Jennifer Li leads the Harrison Institute’s work in climate adaptation, community development, and human rights. Her recent publications include a treatise chapter on local government and climate adaptation in The Law of Environmental Protection (Environmental Law Institute, 2021), as well as collaborations with the Georgetown Climate Center focusing on equitable adaptation and resilient affordable housing. Before coming to Georgetown, Jennifer was a Fulbright scholar based in New Delhi, where she researched climate policy and taught international human rights at Jindal Global Law School. In law school, she was a Crowley Scholar in International Human Rights and conducted extensive fieldwork in South and Southeast Asia. She began her career at the criminal defense firm of Brafman & Associates in New York. Jennifer received her LLM from Georgetown, JD from Fordham Law School, and BA from New York University.

Mansi GaurMansi Gaur
Fellow (trade and climate), 202-662-9608, Mansi.Gaur@georgetown.edu
MA, with honors, University of St. Andrews; JD, Georgetown Law

Mansi is a clinical teaching fellow with the Harrison Institute for Public Law at Georgetown Law. She completed her JD degree at Georgetown Law where she participated as a student in the Policy Clinic, focusing on international trade, climate, and labor policies. Prior to law school, Mansi worked as an analyst of climate-conscious industrial policy and was a U.S. Senate intern in Washington, DC. Mansi is from Dallas, Texas, and received her Master’s degree (with Honors in International Relations) from the University of St. Andrews in Scotland.

 

 

Part-time adjunct professors

Matthew Porterfield
Adjunct Professor and V.P for Policy & Research, Climate Leadership Council, Matthew.Porterfield@georgetown.edu
BA, University of Vermont; JD, Magna Cum Laude, Vermont Law School; LLM, Georgetown University

Matt Porterfield served on the Harrison Institute staff for 26 years, through June of 2022. He continues to serve as a part-time adjunct professor at the Harrison Institute while working as Vice President, Policy & Research, at the Climate Leadership Council’s Center for Climate and Trade in Washington, DC.  Matt works on various aspects of international economic law, with a particular focus on the relationship between international trade and investment rules and environmental policy. His recent publications include Framework Proposal for a US Upstream Greenhouse Gas Tax with WTO-Compliant Border Adjustments, Resources for the Future (with Brian P. Flannery, Jennifer Hillman and Jan W. Mares, 2020); Reforming the International Investment Regime through a Framework Convention on Investment and Sustainable Development, Submission to UNCITRAL’s Working Group 3 on Investor-State Dispute Settlement (with Lise Johnson and Brooke Guven, 2020); Border Adjustments for Carbon Taxes, PPMs, and the WTO, 41 U. Penn. J. Int’l L. 1 (2019); Rethinking International Investment Governance: Principles for the 21st Century, (contributing author, 2018); Assessing the Climate Impacts of U.S. Trade Agreements, 7 MICH. J. ENVT’L & ADMIN. L. 51 (with Kevin P. Gallagher and Judith Claire Schachter, 2017); and Exhaustion of Local Remedies in Investor-State Dispute Settlement: An Idea Whose Time Has Come? 41 YALE J. INT’L L. ONLINE 1 (2015).

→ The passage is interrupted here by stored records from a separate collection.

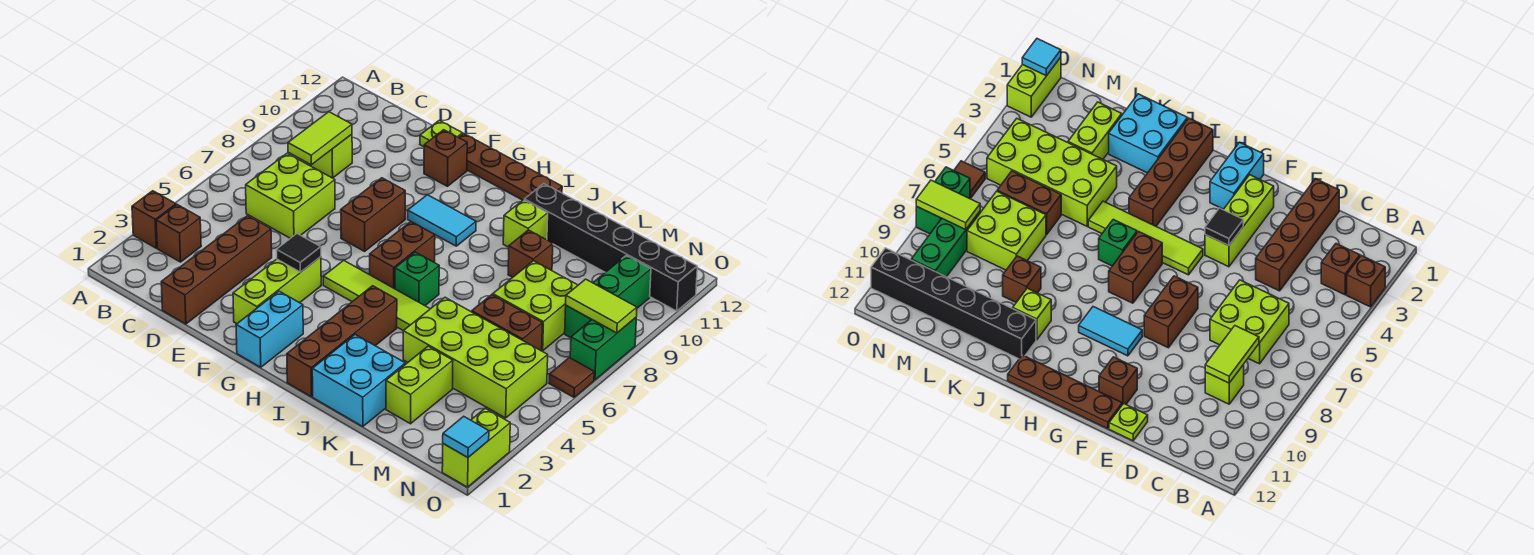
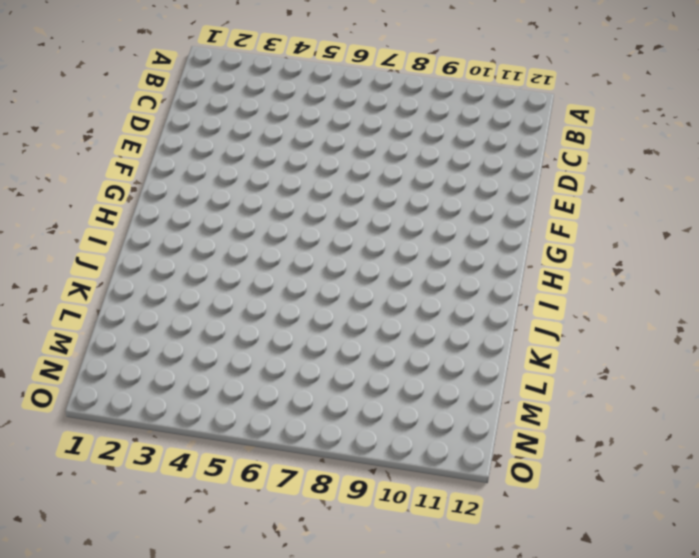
none -> brown 1x1 brick [132,191,176,248]
none -> brown 1x1 brick [156,205,201,262]
none -> lime 2x2 brick [246,153,335,238]
none -> lime 1x1 brick [309,134,352,178]

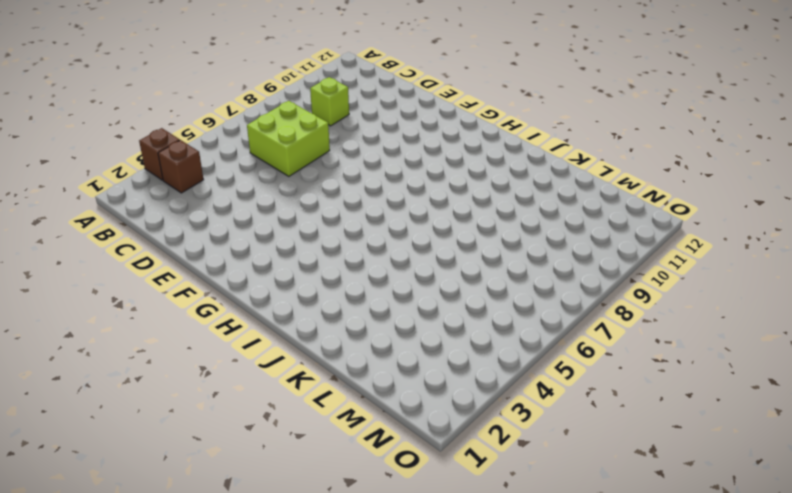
none -> brown 1x4 brick [161,216,272,324]
none -> lime 1x1 plate [420,120,463,147]
none -> lime 1x3 brick [233,257,321,324]
none -> brown 1x2 brick [341,178,405,251]

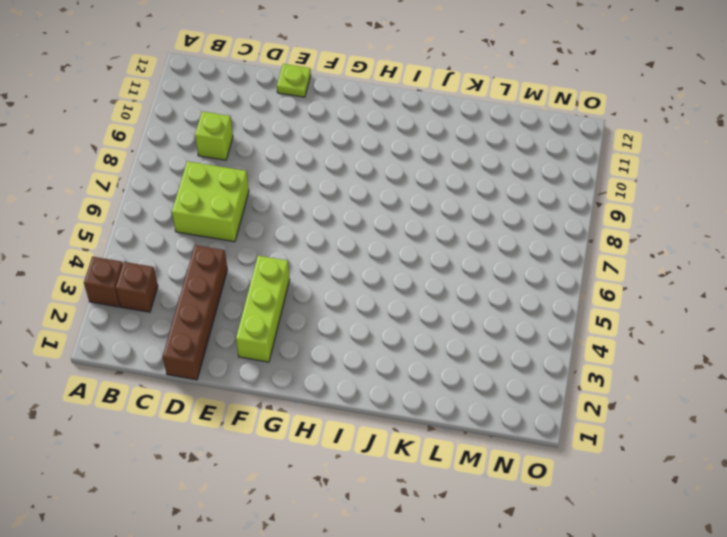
none -> brown 1x2 brick [341,178,405,251]
none -> brown 1x1 brick [424,130,467,186]
none -> brown 1x4 plate [459,134,562,200]
none -> cyan 1x2 brick [236,291,303,367]

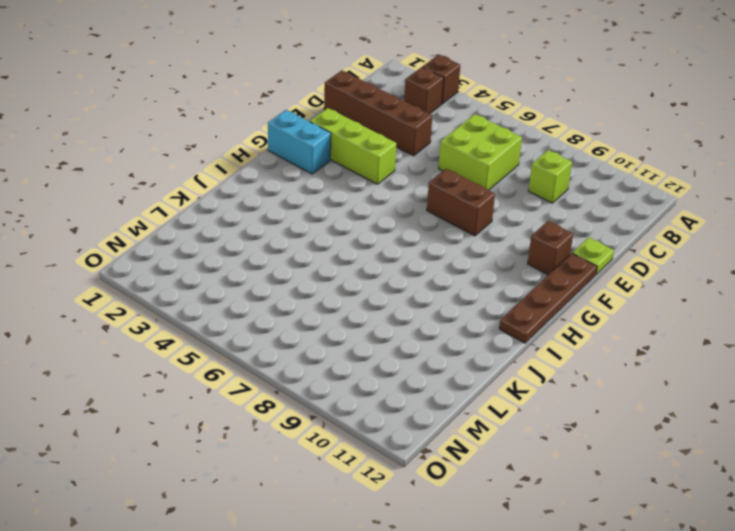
none -> lime 1x4 tile [323,260,430,331]
none -> cyan 1x2 tile [408,195,476,246]
none -> brown 1x2 brick [370,222,435,289]
none -> brown 1x4 brick [287,286,397,397]

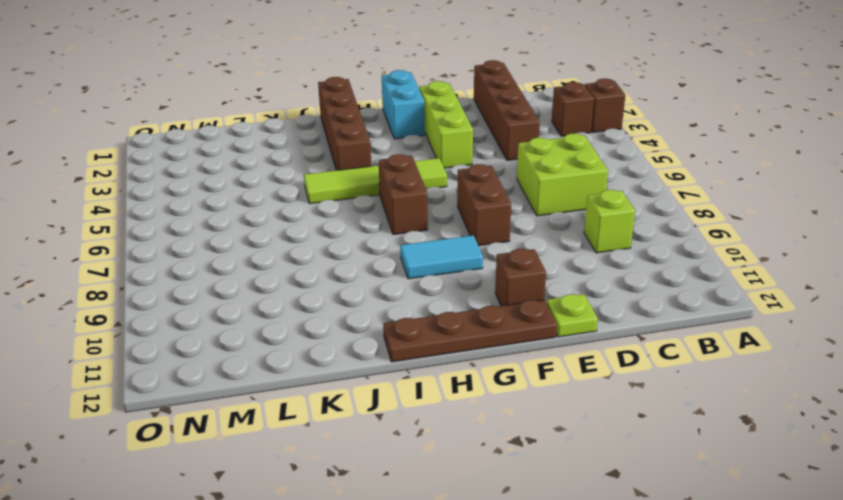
none -> green 1x1 brick [395,252,439,306]
none -> cyan 2x2 brick [312,335,405,427]
none -> lime 1x1 brick [503,200,548,247]
none -> black 1x6 brick [524,184,697,311]

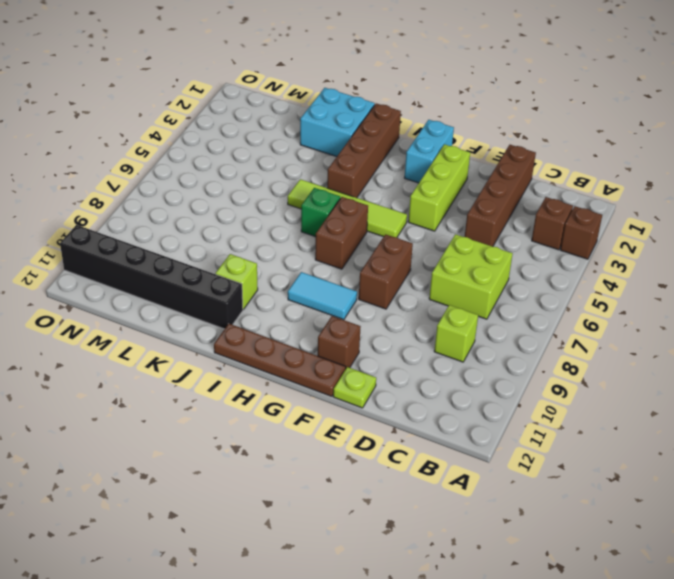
none -> lime 2x4 brick [403,297,548,418]
none -> brown 1x1 brick [508,230,553,277]
none -> lime 1x2 brick [386,346,453,424]
none -> brown 1x2 brick [472,295,542,351]

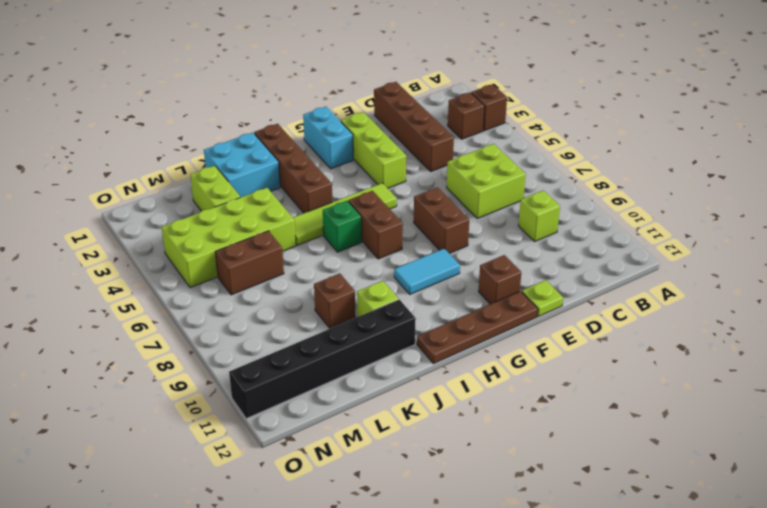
none -> lime 2x2 brick [493,261,578,351]
none -> green 1x3 brick [565,255,651,338]
none -> lime 1x2 brick [442,408,510,487]
none -> brown 1x1 tile [549,358,594,397]

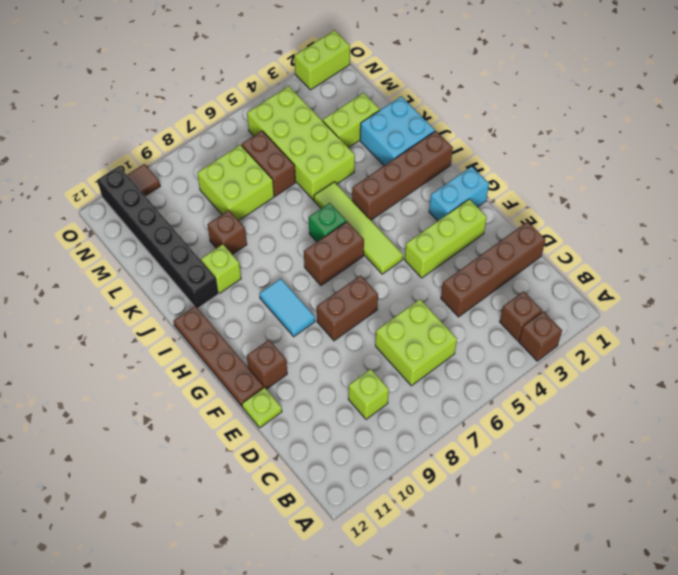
brown 1x1 tile [127,164,160,196] -> brown 1x1 tile moved to [549,358,594,397]
none -> green 1x3 brick [565,255,651,338]
none -> green 1x2 brick [570,318,636,380]
none -> lime 1x2 tile [288,112,352,165]
none -> black 1x1 tile [276,234,321,272]

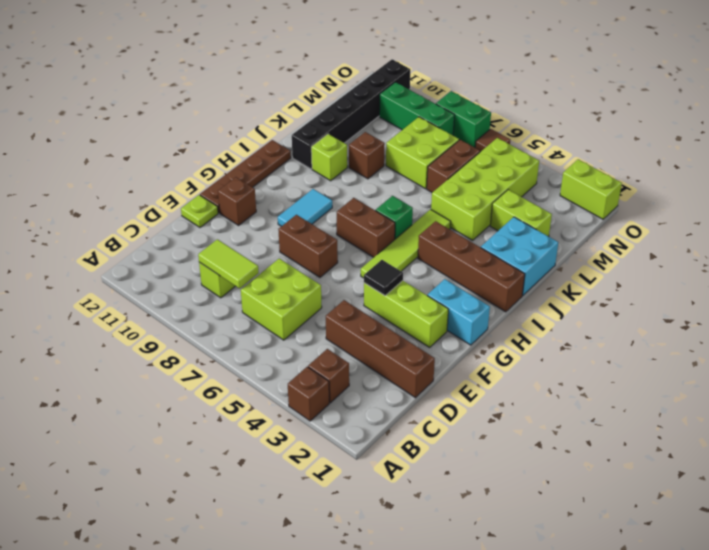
none -> lime 1x2 tile [566,279,637,333]
none -> cyan 1x1 tile [443,416,489,458]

Jason Newman, headshotJason Newman
Adjunct Professor, newman@law.georgetown.edu
BA, Boston University; JD Georgetown University

Jason I. Newman founded the Harrison Institute, and after he retired, continues to serve as adjunct professor. Before coming to Georgetown in 1971, he served as Counsel to the D.C. City Council and the Montgomery County Council, as well as Special Counsel in the Office of Economic Opportunity. He also was a member of the congressionally appointed commission that established Home Rule for the District of Columbia in 1973. He is also the founder of an international citizen education project, Street Law Inc.  Street Law started at Georgetown and is now the leader in law-related education worldwide.  The program integrates communities, courts, high schools, and prisons to educate citizens on the law and their rights.